Type out the complete listing below word for word, without its pictures.

▸ **Dataset extract**:
☆ ☆ ☆

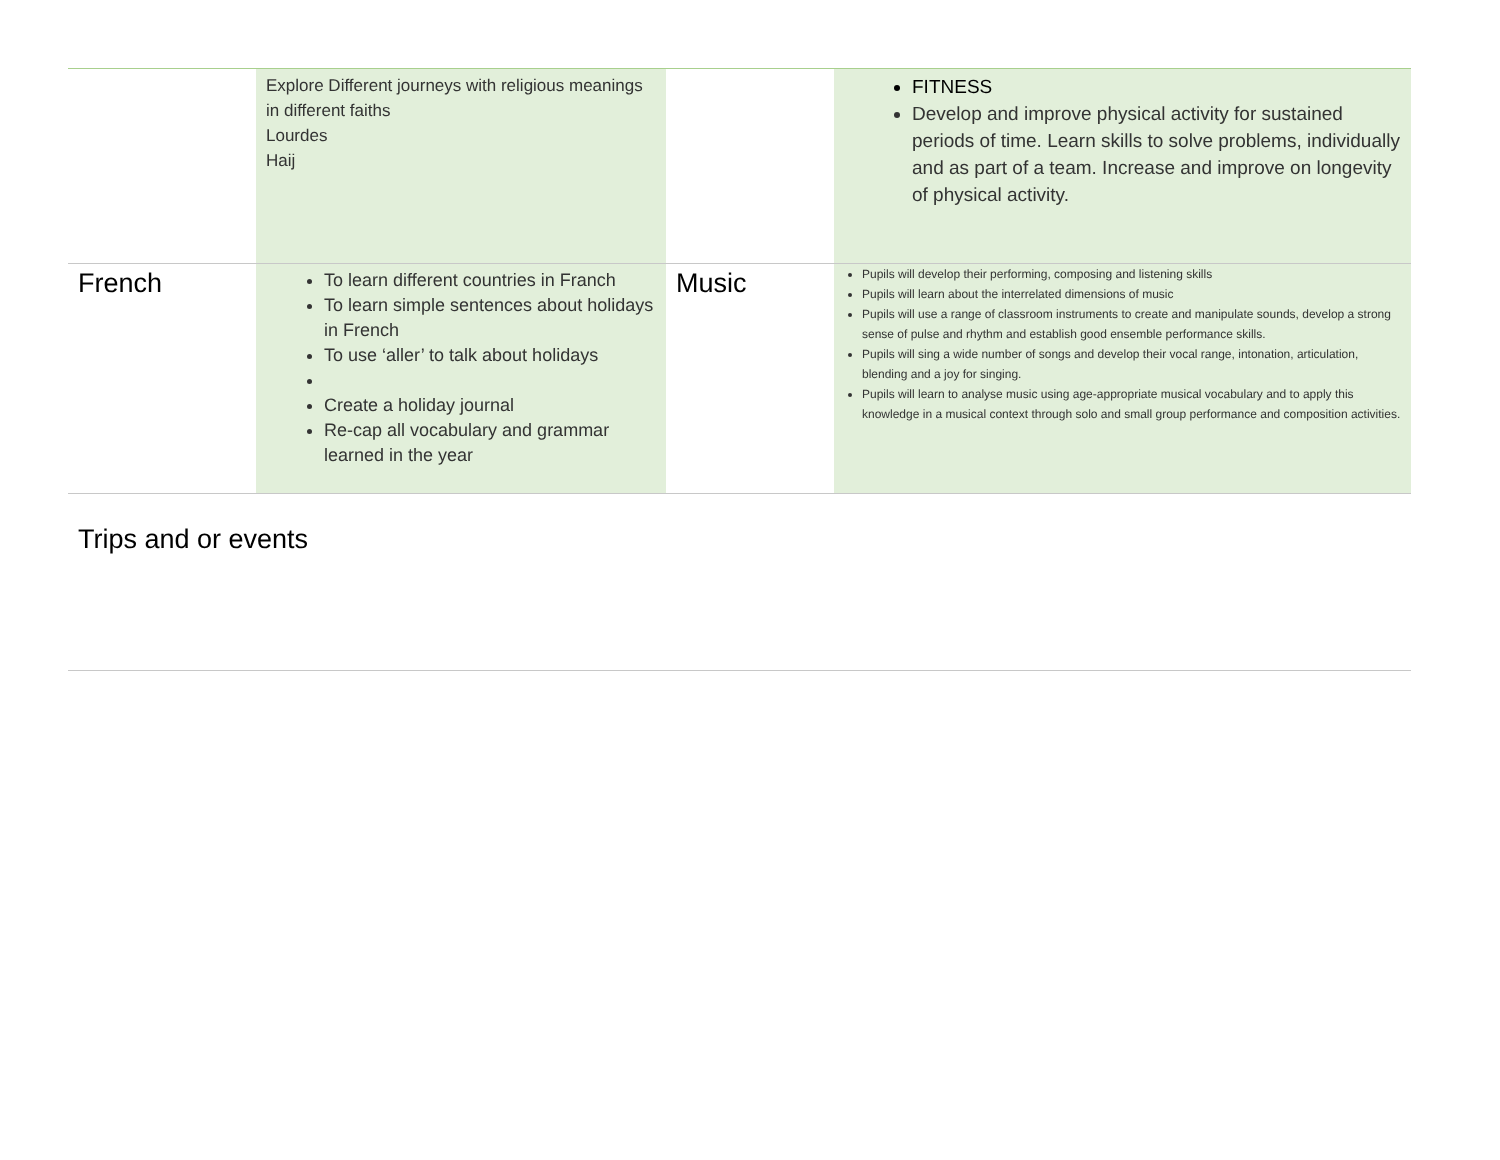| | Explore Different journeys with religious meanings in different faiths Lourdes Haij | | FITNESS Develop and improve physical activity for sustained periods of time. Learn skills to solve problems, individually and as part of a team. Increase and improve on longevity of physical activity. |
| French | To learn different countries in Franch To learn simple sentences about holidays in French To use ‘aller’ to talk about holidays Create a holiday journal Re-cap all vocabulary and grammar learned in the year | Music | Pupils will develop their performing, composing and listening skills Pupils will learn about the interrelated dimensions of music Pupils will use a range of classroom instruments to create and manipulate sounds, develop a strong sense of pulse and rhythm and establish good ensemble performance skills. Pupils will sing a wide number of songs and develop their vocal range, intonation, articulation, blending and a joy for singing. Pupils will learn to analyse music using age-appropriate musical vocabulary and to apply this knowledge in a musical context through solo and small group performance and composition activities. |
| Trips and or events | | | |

☆ ☆ ☆

▸ **Written answer**:
| | Explore Different journeys with religious meanings in different faiths Lourdes Haij | | FITNESS Develop and improve physical activity for sustained periods of time. Learn skills to solve problems, individually and as part of a team. Increase and improve on longevity of physical activity. |
| French | To learn different countries in Franch To learn simple sentences about holidays in French To use ‘aller’ to talk about holidays Create a holiday journal Re-cap all vocabulary and grammar learned in the year | Music | Pupils will develop their performing, composing and listening skills Pupils will learn about the interrelated dimensions of music Pupils will use a range of classroom instruments to create and manipulate sounds, develop a strong sense of pulse and rhythm and establish good ensemble performance skills. Pupils will sing a wide number of songs and develop their vocal range, intonation, articulation, blending and a joy for singing. Pupils will learn to analyse music using age-appropriate musical vocabulary and to apply this knowledge in a musical context through solo and small group performance and composition activities. |
| Trips and or events | | | |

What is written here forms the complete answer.